Win it for my son James who was born on Sept. 30. He is the cutest kid in the world and the Sox are 6-0 when he watches the game on his father's lap. Unfortunately James has Down Syndrome. ... He is truly a special kid, and he deserves to grow up to know the joy and strength he has brought us may somehow magically help the Sox win. And, yes, he will be on my lap tonight.
Clears Cleaver
Some say it is the New England ethos. Others will claim it has something to do with the Irish in their blood. Whatever the factor, a lot of Red Sox fans have a sense of levity about their passion.
It might be because they haven't won enough to be arrogant. Or maybe because they've suffered enough to understand perspective. Either way, there is a lightness to their passion that you wouldn't think possible.
The story is told of an Opening Day in the 1980s. Roger Clemens is pitching and the Sox are up 10-0. The Royals, who have done nothing to this point, manage a bloop single. From the back of the bleachers, a voice roars:
"Here they go again."
They've said it before, but this year feels different. This year feels as if it might be the one. The franchise that has blown so many leads has just competed the greatest comeback in baseball history against the Yankees.
The sons and daughters, and grandsons and granddaughters, of Red Sox fans are preparing for the moment that has literally been a lifetime in the making.

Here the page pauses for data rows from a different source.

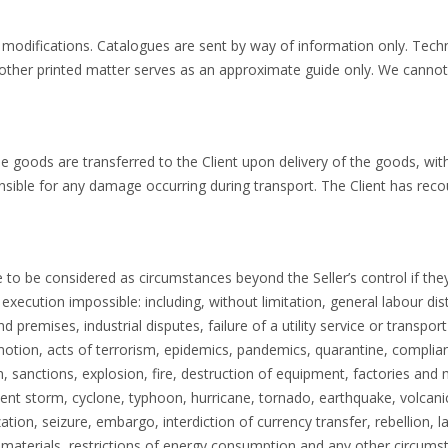
 modifications. Catalogues are sent by way of information only. Techn
other printed matter serves as an approximate guide only. We cannot
e goods are transferred to the Client upon delivery of the goods, wit
nsible for any damage occurring during transport. The Client has recou
to be considered as circumstances beyond the Seller’s control if they
s execution impossible: including, without limitation, general labour di
d premises, industrial disputes, failure of a utility service or transp
ommotion, acts of terrorism, epidemics, pandemics, quarantine, compli
on, sanctions, explosion, fire, destruction of equipment, factories and
olent storm, cyclone, typhoon, hurricane, tornado, earthquake, volcanic 
zation, seizure, embargo, interdiction of currency transfer, rebellion, 
 materials, restrictions of energy consumption and any other circumst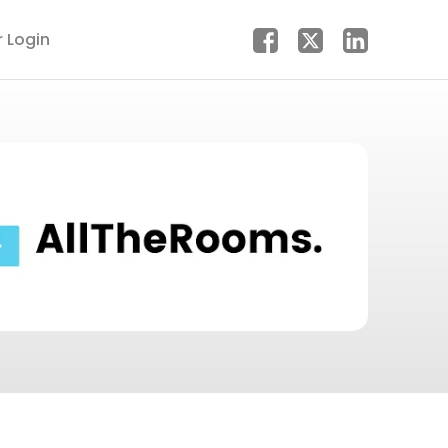
r Login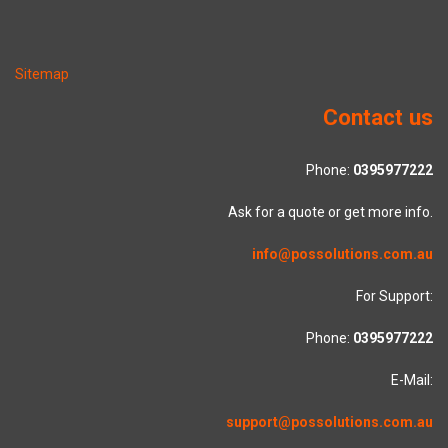
Sitemap
Contact us
Phone:
0395977222
Ask for a quote or get more info.
info@possolutions.com.au
For Support:
Phone:
0395977222
E-Mail:
support@possolutions.com.au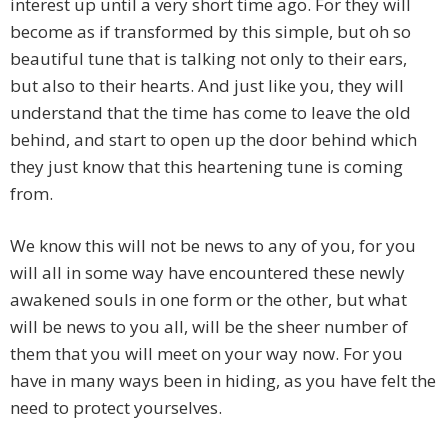
interest up until a very short time ago. For they will
become as if transformed by this simple, but oh so
beautiful tune that is talking not only to their ears,
but also to their hearts. And just like you, they will
understand that the time has come to leave the old
behind, and start to open up the door behind which
they just know that this heartening tune is coming
from.
We know this will not be news to any of you, for you
will all in some way have encountered these newly
awakened souls in one form or the other, but what
will be news to you all, will be the sheer number of
them that you will meet on your way now. For you
have in many ways been in hiding, as you have felt the
need to protect yourselves.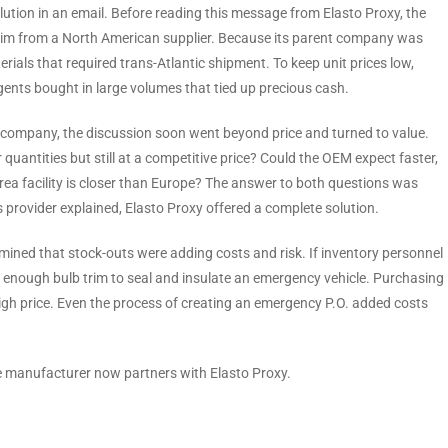
ution in an email. Before reading this message from Elasto Proxy, the
 trim from a North American supplier. Because its parent company was
als that required trans-Atlantic shipment. To keep unit prices low,
gents bought in large volumes that tied up precious cash.
 company, the discussion soon went beyond price and turned to value.
uantities but still at a competitive price? Could the OEM expect faster,
ea facility is closer than Europe? The answer to both questions was
ns provider explained, Elasto Proxy offered a complete solution.
rmined that stock-outs were adding costs and risk. If inventory personnel
ave enough bulb trim to seal and insulate an emergency vehicle. Purchasing
 high price. Even the process of creating an emergency P.O. added costs
le manufacturer now partners with Elasto Proxy.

Kelly, the teacher from Connecticut, was reminded of this during Game 7 of the Yankees series. Because it was a school night, he had to put his 10-year-old son, Max, to bed in the fourth inning.
"Before he went to bed, I told him not to be disappointed if he woke up the next morning and the Sox had lost. That it already had been a grand and glorious season," Kelly said. "I thought about it later, and that was just what my mother had said to me in '67."
Win it for my 2-year-old and every other kid in New England who won't have to grow up being told ... the Sox can never win.